_What this task involves_
Please list all lines of the material below in which the string "down" occurs.

══ Information provided

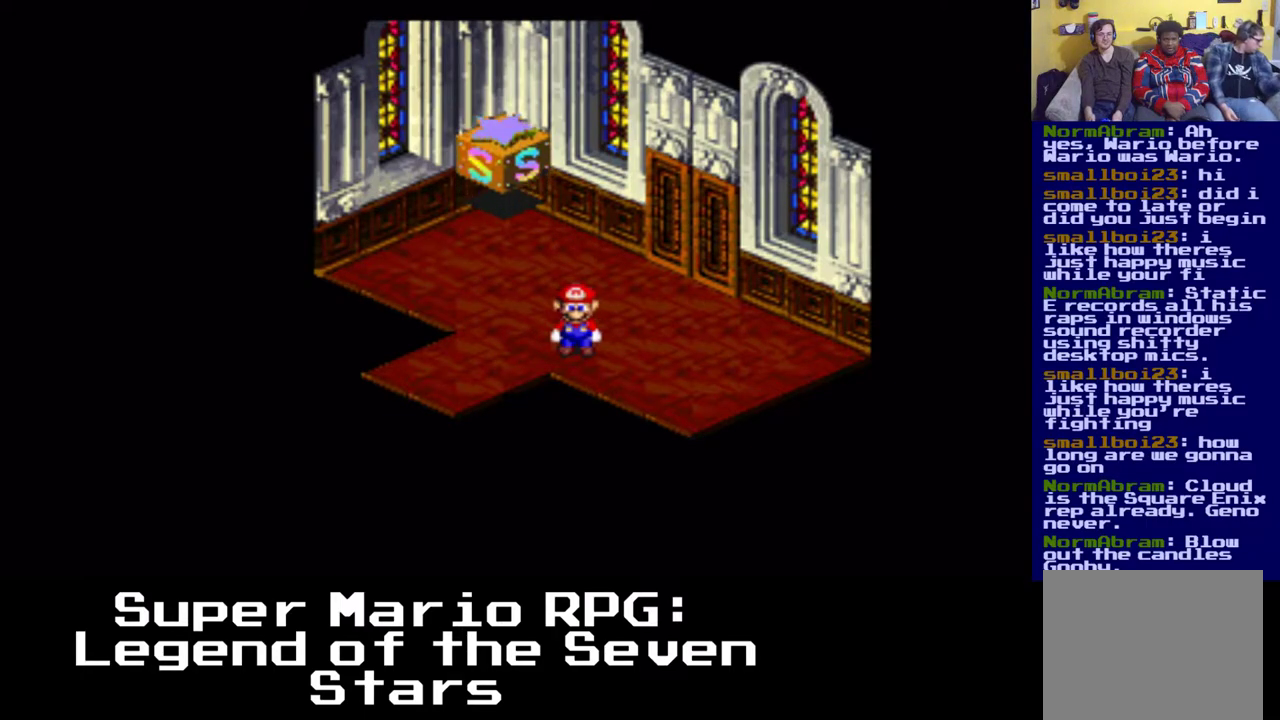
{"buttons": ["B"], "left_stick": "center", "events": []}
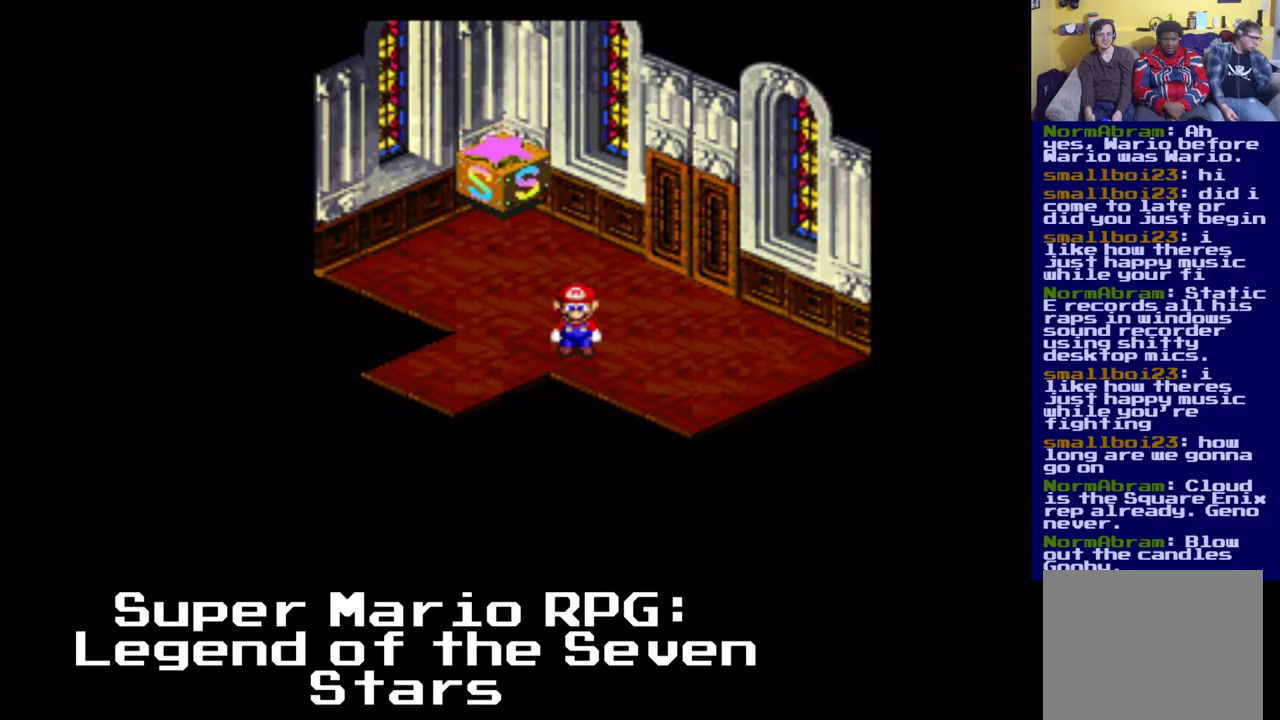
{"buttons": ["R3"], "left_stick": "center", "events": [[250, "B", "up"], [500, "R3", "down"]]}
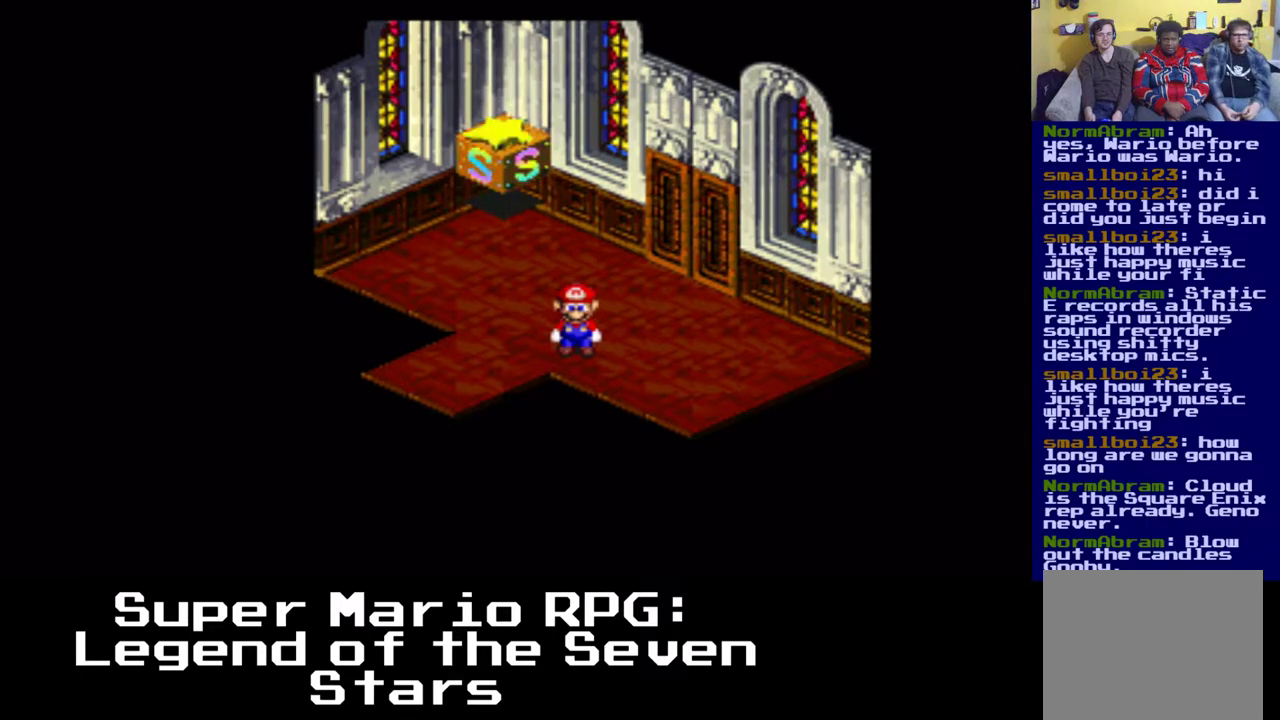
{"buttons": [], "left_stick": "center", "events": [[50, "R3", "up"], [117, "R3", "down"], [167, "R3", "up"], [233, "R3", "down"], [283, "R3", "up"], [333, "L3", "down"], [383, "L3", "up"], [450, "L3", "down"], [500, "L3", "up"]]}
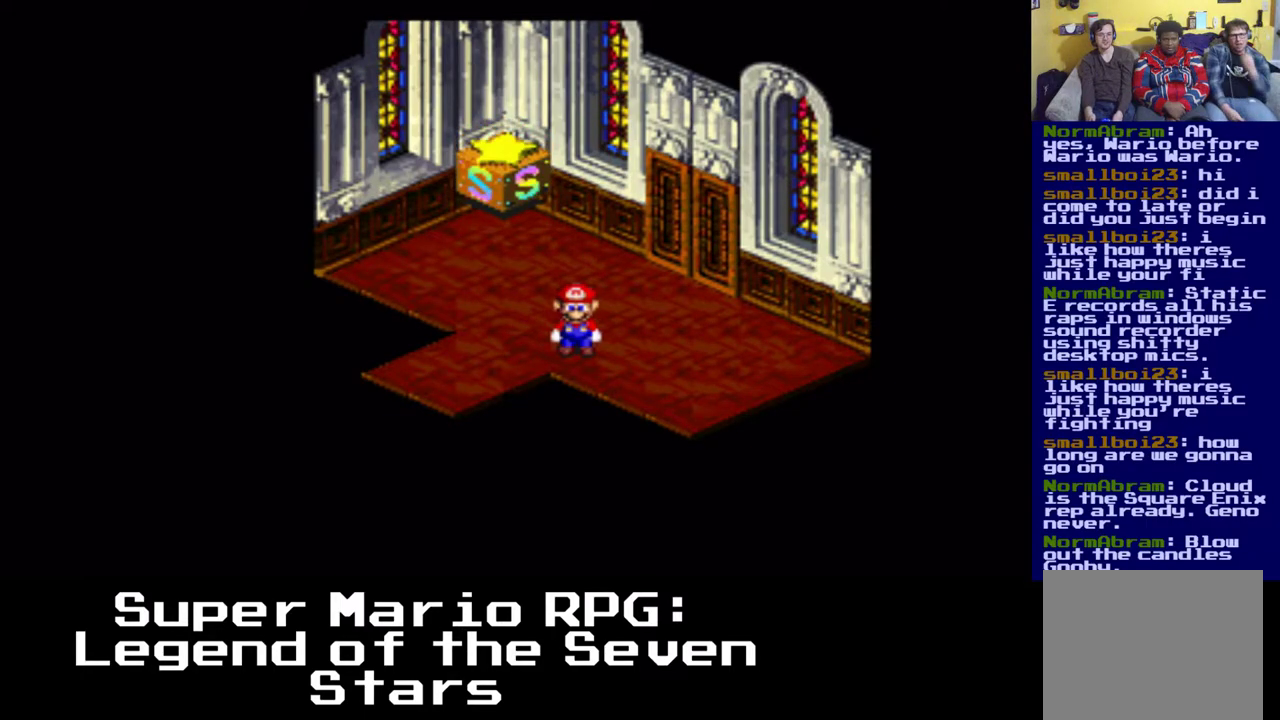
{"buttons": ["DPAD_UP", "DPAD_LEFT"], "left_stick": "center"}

════

_Task response_
{"buttons": ["R3"], "left_stick": "center", "events": [[250, "B", "up"], [500, "R3", "down"]]}
{"buttons": [], "left_stick": "center", "events": [[50, "R3", "up"], [117, "R3", "down"], [167, "R3", "up"], [233, "R3", "down"], [283, "R3", "up"], [333, "L3", "down"], [383, "L3", "up"], [450, "L3", "down"], [500, "L3", "up"]]}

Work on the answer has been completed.